Mobilität

Wichtiger Teil des Lebens

Die besten Nutzfahrzeuge / Die besten Marken 2010 Foto: Karl-Heinz Augustin

Mobilität ist für die Gesellschaft unabdingbar, meint unser Kolumnist. In ländlichen Gebieten ist das Auto dabei nicht wegzudenken – auch wenn es Kaiser Wilhelm II. nur für eine vorübergehende Erscheinung hielt.

Ohne mobil zu sein, kann man schlecht(er) am Leben teilhaben. Sei es im sozialen, gesellschaftlichen oder wirtschaftlichen Sinn. Dabei wurde das Auto insbesondere in ländlichen Regionen zur wichtigsten Mobilitätsgrundlage. Das war natürlich nicht immer so. Kaiser ­Wilhelm II. wird gerne zugeschrieben, um 1900 gesagt zu haben: "Ich glaube an das Pferd. Das Auto (der Stinkkarren) ist eine vorübergehende Erscheinung."

Heute wissen wir natürlich, dass seine Prophezeiung nicht eingetreten ist.

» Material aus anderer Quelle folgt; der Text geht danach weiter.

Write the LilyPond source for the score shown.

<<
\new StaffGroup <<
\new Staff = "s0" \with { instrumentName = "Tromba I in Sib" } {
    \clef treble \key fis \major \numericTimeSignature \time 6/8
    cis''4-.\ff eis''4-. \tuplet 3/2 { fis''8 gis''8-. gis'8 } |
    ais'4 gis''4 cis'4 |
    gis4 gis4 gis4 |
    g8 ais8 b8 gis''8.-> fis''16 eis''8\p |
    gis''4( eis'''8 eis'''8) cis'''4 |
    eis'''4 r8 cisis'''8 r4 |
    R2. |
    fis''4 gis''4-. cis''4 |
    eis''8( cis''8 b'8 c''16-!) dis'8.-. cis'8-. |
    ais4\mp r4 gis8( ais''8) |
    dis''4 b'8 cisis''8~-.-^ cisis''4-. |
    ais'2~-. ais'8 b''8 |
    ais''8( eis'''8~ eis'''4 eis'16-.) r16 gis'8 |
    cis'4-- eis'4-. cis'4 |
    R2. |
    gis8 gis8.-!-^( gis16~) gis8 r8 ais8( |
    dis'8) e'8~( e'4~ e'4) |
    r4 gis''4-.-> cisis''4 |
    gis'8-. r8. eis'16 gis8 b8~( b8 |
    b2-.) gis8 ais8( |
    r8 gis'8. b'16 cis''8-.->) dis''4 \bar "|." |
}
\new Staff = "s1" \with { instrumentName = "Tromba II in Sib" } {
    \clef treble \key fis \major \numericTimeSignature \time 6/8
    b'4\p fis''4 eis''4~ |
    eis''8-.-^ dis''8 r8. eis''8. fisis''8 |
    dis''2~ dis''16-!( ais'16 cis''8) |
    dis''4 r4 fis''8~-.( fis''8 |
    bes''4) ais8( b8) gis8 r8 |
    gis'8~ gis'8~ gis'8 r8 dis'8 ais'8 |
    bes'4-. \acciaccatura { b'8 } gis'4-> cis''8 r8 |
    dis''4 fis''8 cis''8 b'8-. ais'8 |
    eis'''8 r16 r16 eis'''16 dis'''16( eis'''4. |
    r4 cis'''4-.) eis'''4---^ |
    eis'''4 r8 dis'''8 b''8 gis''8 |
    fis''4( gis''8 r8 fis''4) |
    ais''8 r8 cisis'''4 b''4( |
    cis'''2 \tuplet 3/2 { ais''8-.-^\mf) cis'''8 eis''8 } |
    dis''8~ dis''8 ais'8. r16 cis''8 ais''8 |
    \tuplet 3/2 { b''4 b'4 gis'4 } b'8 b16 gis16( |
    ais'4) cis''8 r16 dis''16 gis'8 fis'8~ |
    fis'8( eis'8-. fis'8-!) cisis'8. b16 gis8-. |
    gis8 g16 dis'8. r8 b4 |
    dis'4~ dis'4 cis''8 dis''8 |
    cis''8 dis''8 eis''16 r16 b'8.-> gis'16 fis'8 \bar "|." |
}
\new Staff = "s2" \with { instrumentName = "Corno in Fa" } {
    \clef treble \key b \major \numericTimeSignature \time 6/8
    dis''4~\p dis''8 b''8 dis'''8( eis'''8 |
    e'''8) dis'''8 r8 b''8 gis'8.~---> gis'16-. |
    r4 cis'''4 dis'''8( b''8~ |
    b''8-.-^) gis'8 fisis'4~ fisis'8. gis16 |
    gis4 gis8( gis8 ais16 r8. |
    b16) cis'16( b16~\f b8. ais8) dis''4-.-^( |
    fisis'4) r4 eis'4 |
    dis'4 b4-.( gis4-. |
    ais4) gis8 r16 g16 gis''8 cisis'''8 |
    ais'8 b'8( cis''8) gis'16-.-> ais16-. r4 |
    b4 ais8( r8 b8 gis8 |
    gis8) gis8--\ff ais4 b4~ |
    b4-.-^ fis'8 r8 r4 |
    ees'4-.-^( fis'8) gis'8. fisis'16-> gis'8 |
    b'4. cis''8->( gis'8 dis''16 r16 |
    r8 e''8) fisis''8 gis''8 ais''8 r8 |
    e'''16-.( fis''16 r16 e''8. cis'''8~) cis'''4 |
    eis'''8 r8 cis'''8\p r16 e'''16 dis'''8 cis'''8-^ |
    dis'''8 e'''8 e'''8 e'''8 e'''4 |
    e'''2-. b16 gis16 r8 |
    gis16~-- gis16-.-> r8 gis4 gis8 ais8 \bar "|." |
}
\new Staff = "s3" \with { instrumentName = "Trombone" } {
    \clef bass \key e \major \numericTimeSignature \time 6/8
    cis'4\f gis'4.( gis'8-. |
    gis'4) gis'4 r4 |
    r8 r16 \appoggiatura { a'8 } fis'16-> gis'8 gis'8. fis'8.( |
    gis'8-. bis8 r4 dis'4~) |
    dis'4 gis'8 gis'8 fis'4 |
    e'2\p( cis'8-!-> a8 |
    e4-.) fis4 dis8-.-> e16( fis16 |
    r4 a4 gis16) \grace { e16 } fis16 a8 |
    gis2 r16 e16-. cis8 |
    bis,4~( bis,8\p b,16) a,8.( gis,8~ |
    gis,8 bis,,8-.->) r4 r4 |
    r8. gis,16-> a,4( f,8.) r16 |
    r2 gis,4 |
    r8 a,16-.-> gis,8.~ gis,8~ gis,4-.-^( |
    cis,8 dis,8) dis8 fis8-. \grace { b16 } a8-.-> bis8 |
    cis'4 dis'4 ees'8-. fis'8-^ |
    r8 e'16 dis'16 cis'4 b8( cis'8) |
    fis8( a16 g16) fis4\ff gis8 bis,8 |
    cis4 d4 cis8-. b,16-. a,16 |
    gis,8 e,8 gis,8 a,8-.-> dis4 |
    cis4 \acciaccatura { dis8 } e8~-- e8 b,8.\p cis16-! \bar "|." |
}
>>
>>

Es ist auch wirklich schwierig für den Menschen, sich Dinge vorzustellen, die den im Hier und Jetzt gelebten Routinen widersprechen. Wir erinnern uns: ein PC für jeden Haushalt? So ein Quatsch. Weltweit werde es einen Markt für vielleicht fünf Computer geben (Thomas Watson, IBM, 1943). Von Facebook werde in fünf bis sechs Jahren kein Mensch mehr reden (Trend- und Zukunftsforscher Matthias Horx, 2010). Wir sollten also nicht vorschnell auf Experten hören, die den Verbrenner schon in ein paar Jahren für abgeschafft halten oder die bei alternativen Antrieben nur an den Durchbruch der Elektroautos glauben, Erdgasfahrzeugen und Wasserstoffautos aber keine Chancen einräumen. Wir werden sehen.

Veränderung der Möglichkeiten

Das Zitat des Kaisers zeigt, dass Mobilität die Menschheit schon lange beschäftigt und prägt. Wenn man sich näher damit befasst, wird klar: Die heutige Mobilität ist eng an die Urbanisierung im Mittelalter geknüpft. Warum ausgerechnet Sesshaftigkeit von Menschen ihr Bedürfnis nach Mobilität erhöht? Handel, die Pflege sozialer Kontakte, wirtschaftliche Existenzsicherung machen kurz- und langfristige Ortsveränderungen unabdingbar – und damit die Mobilität an sich. Sesshaftigkeit führt nur zu einer veränderten Mobilität. Was heute noch von der Mobilität der Urbanisierung bleibt, ist der stetige Weiterentwicklungsprozess. Der vormoderne Verkehr beschränkte sich im Wesent­lichen auf Mensch und Tier. Denken wir an Kaiser ­Wilhelm II. und sein Pferd. Die eingeschränkte Fortbewegung wirkte sich auf die Entwicklung der Städte aus. Kurze Wege mussten her.

Mit Beginn der Industrialisierung revolutionierte sich nicht nur die Stadt, sondern auch die Mobilität. Das Bevölkerungswachstum der Städte steigerte sich durch neue Arbeitsmöglichkeiten in der Industrie. Gleichzeitig vergrößerte sich der Mobilitätsradius durch veränderte Möglichkeiten des Reisens. Der moderne Verkehr wurde zuerst durch die Eisenbahn, dann vor allem durch das Automobil revolutioniert. Heute können wir uns nicht vorstellen, auf die individuelle Fortbewegung auf vier Rädern zu verzichten – also, dass das Auto komplett verdrängt werden könnte. Garantieren können wir seine Fortexistenz aber nicht. So oder so müssen Möglichkeiten ge­funden werden, die Individualnutzung wesentlich effizienter und umweltfreundlicher zu gestalten. Autonome Fahrzeuge, verstärkte gemeinsame Nutzung und digitale Steuerung werden kommen.

Was die betriebliche Mobilität angeht, geht der Trend tatsächlich schon heute ein wenig weg vom Auto in Richtung Mobilitätsbudgets. Zumindest dort, wo es Alternativen wie öffentliche Verkehrsmittel gibt. Eine Mobilitätsstudie des ADAC mit Blick auf das Jahr 2040 zeigt, dass vor uns der Beginn eines multimobilen Zeitalters liegt. Mobilität war und wird immer geprägt sein durch Veränderung. Das Auto wird als eine Option zwischen anderen stehen. Und Nachhaltigkeitsaspekte spielen als Entscheidungsgrundlage eine immer wichtigere Rolle. Das ist die Herausforderung des Jahrhunderts für professionelle Mobilitätsmanager.